Ensuite, c’est une maladie très lourde à vivre au quotidien, et certains patients sont en rupture de soin car ils n’ont pas le courage ou la patience des sacrifices nécessaires.

Et puis, il y a aussi malheureusement parfois un manque de bienveillance ou d’empathie de la part de la profession, ce qui peut éloigner les patients de leur soin.

Il y a chez de nombreux patients un problème de surpoids et le développement de troubles du comportement alimentaire. Le contrôle de la glycémie entraine un contrôle pondéral. Il y a un lien fort et scientifiquement avéré entre diabète de Type 1 et TCA.

Quel est le rôle du numérique et des intelligences artificielles dans le parcours de soin et dans les avancées en recherche ?

La télésurveillance s’inscrit pleinement dans le développement des parcours de soin. De nombreuses applications voient le jour. Les traitements en cours d’explosion sont des traitements qui intègrent des capteurs d’insuline connectés qui font appel à des algorithmes et de l’intelligence artificielle (ce qu’on appelle les boucles fermées).

Aussi, la cohorte SFDT1 a pour objectif de suivre environ 15 000 patients pour étudier le devenir vasculaire des patients avec un diabète de type 1.

Le numérique et l’intelligence artificielle représentent de vraies avancées pour l’amélioration de la qualité de vie du patient et j’ai espoir qu’à terme, on puisse se passer de matériel lourd au quotidien.

Quelle est l’espérance de vie des patients ?

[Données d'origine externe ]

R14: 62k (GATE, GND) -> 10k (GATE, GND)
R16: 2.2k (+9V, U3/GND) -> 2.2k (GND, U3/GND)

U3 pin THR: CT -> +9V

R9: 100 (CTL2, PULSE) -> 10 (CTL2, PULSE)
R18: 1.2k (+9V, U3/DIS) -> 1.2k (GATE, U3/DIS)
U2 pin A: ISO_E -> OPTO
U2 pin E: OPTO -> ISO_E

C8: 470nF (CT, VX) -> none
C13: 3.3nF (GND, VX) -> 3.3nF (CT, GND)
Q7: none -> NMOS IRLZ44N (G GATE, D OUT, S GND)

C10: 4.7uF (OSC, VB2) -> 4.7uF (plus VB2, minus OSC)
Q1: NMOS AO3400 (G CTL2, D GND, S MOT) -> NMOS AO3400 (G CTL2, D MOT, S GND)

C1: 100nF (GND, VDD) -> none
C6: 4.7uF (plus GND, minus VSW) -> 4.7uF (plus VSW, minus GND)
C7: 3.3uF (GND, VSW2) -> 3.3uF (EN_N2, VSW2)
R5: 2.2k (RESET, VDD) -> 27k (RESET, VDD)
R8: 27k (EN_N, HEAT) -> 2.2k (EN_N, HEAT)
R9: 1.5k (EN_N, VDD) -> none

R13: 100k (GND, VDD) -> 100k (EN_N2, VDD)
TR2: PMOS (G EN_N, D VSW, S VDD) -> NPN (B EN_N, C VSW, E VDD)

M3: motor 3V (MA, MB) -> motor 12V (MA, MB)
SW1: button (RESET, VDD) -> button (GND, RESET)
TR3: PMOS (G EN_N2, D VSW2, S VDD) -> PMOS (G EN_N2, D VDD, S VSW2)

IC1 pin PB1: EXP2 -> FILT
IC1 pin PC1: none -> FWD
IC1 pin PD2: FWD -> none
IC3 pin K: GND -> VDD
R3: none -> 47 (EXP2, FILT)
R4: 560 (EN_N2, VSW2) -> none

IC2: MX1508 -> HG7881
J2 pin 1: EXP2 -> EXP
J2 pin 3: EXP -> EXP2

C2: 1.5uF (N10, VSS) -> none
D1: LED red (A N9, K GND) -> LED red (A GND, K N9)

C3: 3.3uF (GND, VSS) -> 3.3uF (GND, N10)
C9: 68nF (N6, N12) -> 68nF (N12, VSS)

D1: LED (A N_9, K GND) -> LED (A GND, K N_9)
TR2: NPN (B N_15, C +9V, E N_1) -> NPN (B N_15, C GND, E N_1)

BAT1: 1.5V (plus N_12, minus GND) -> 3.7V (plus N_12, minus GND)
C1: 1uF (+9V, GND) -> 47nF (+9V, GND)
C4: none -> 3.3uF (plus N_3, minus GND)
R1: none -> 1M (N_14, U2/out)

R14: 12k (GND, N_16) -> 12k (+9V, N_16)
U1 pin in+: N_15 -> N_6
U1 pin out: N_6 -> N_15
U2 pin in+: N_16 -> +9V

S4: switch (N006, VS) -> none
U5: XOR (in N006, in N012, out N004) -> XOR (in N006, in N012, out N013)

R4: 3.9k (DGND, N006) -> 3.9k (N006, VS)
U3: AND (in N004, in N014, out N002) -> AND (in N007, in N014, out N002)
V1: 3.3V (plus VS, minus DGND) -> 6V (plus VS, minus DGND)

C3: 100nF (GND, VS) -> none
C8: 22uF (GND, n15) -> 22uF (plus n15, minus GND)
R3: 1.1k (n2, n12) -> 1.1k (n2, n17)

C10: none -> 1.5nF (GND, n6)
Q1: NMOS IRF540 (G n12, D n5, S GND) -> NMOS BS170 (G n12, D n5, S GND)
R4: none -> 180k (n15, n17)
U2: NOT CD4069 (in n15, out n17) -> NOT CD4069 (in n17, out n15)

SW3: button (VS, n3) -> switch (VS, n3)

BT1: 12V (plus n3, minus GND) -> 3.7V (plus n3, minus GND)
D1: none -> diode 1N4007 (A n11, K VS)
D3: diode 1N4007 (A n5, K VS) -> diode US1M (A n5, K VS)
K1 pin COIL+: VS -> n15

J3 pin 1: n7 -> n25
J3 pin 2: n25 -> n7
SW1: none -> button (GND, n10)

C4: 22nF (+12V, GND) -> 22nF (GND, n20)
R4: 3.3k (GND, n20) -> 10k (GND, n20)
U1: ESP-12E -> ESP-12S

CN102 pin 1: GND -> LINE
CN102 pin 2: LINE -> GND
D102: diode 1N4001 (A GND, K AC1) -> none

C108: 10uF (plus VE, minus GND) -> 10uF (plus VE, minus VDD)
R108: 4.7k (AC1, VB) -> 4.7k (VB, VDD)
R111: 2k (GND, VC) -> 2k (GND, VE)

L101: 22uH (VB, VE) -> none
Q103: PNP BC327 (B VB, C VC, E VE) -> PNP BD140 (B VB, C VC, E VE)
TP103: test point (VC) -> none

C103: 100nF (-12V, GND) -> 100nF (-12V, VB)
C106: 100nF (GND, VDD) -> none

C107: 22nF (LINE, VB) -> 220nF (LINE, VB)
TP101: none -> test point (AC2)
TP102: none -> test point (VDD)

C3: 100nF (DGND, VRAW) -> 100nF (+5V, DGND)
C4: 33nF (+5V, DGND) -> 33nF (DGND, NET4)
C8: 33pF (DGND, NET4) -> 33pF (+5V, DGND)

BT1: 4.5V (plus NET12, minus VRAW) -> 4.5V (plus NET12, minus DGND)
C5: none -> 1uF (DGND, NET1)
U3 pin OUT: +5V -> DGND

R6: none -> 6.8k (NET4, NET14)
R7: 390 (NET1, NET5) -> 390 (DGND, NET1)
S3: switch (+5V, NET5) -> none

Nous n’avons pas de chiffres récents mais l’espérance de vie des patients a été moins élevée que la population générale, en lien notamment à des problèmes cardiovasculaires précoces, à des insuffisances rénales, à des troubles musculosquelettiques …

Mais globalement, les traitements évoluent et la prévention de comorbidités s’est nettement améliorée en 30 ans. L’enjeu sera bien sûr de poursuivre cette amélioration, à condition d’y allier une bonne qualité de vie.